The shallow and narrow approach taken by the dissenting judges does not showcase opinions held by people today. A recent psychological study found that most participants viewed NCCR practices as wrong because they included a lack of consent and betrayal of trust; they considered it a form of sexual violence.[40] While this is one study, the researchers believe it may apply to the population at large.[41] Thus, a significant societal change may be approaching, and it is up to the courts to clarify and rectify previous wrongdoings. The Hutchinson ruling brought confusion and may deter future victims from coming forth with their allegations as they may not have sufficient evidence for fraud. By employing the Hutchinson framework, the dissenting opinion was letting future complainants of sexual assault know that there was yet another hurdle they had to overcome. As a society, we should make it easier for victims to come forward and report assaults to the police, as now only 6 out of 100 incidents are reported.[42] We must also ensure that the courts are well-equipped with the knowledge necessary to assess sexual assault claims properly. We have come far in our definitions of consent, and we cannot revert to implied consent, which is why ultimately, the majority’s judgment showcased something the dissenting opinion lacked. They tried to right the wrongs of Hutchinson and assess consent in a progressive way that aligns with today’s ideals.

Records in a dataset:
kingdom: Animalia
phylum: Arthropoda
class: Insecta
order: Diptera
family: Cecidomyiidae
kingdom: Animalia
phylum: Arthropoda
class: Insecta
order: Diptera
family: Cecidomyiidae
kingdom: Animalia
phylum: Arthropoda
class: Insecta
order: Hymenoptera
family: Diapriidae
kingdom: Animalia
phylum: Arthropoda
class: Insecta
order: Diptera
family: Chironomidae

* * *

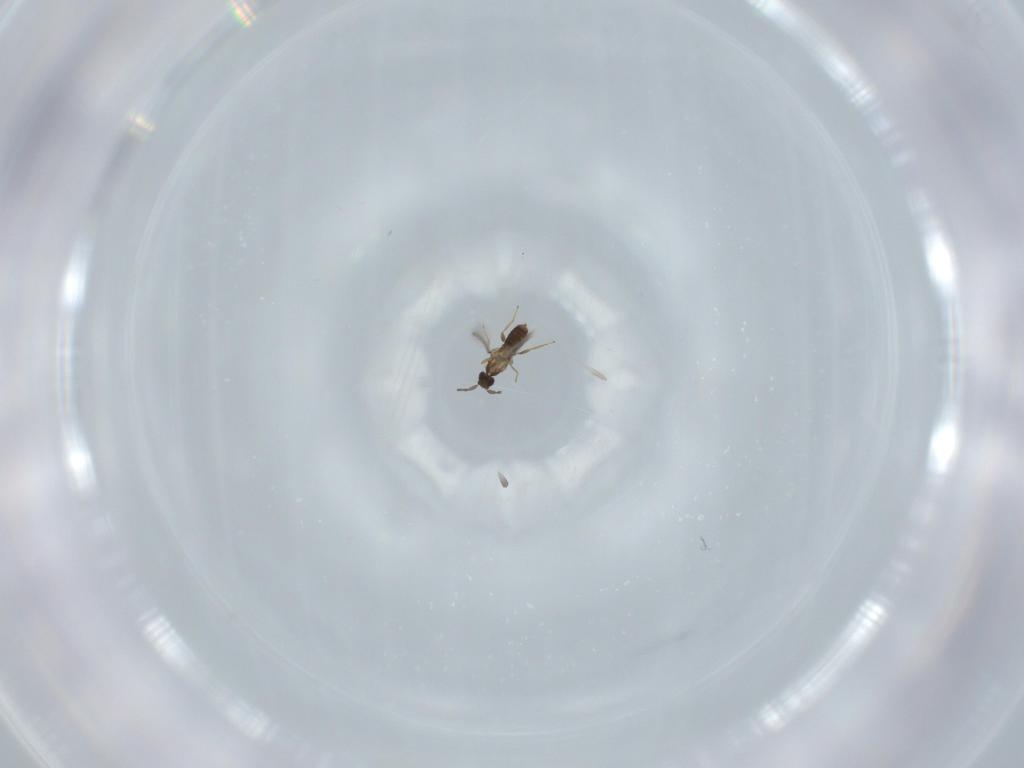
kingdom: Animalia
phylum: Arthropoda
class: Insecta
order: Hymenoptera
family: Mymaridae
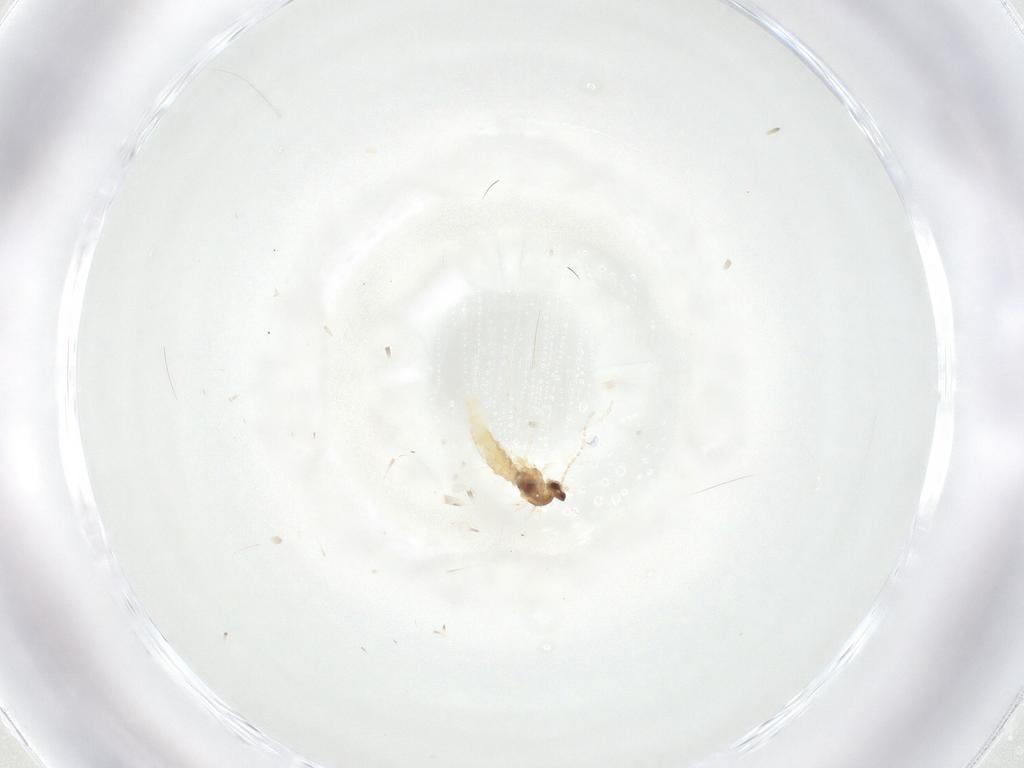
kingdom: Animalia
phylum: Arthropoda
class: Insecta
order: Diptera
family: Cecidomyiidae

---

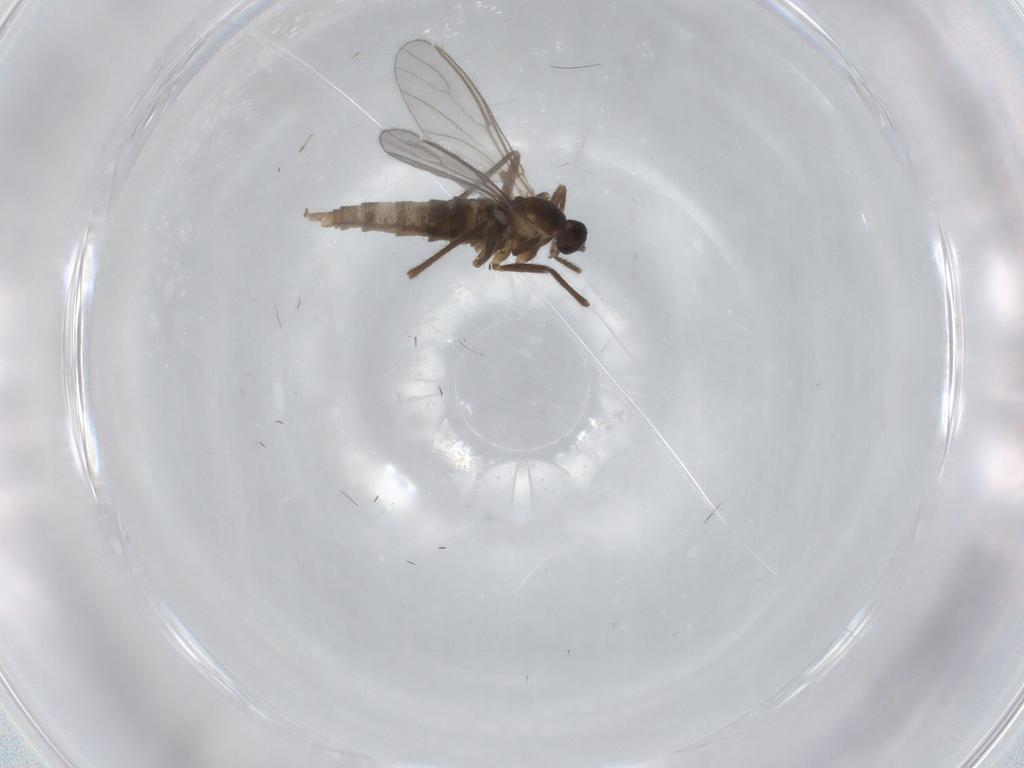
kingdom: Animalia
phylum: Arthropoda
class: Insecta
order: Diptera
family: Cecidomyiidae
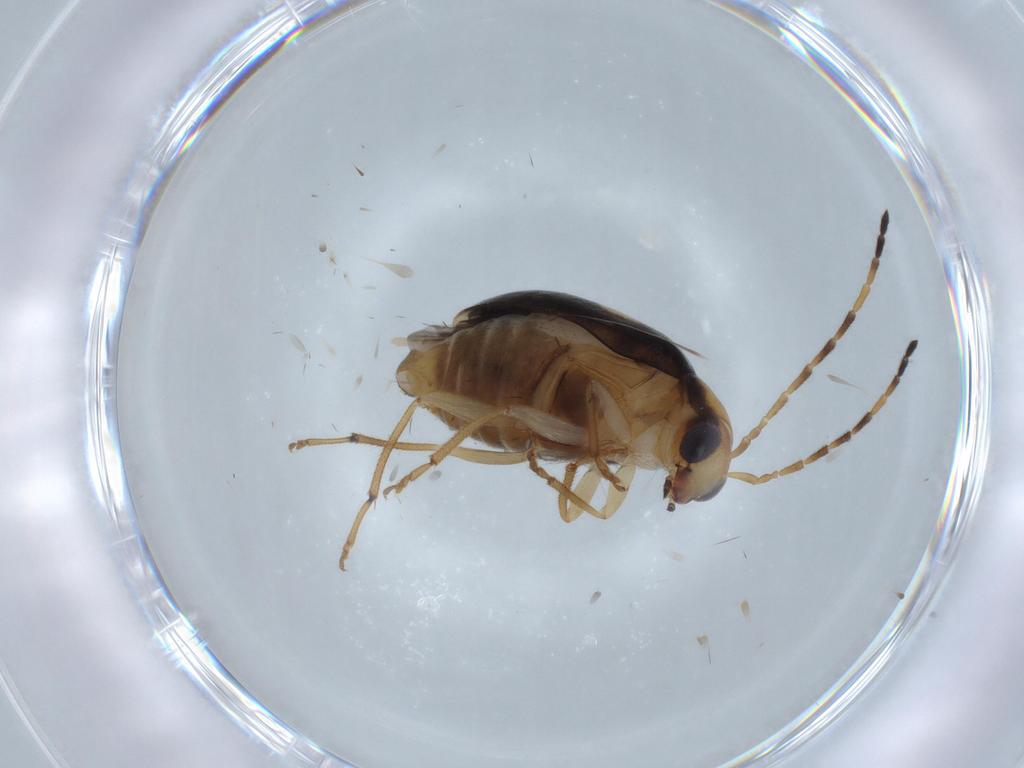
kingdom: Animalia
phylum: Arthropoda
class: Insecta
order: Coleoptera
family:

▸ Your goal
According to the text on the consent ruling, why did most participants in the recent psychological study view NCCR practices as wrong?

▸ Exercise output
They saw the practices as involving a lack of consent and a betrayal of trust.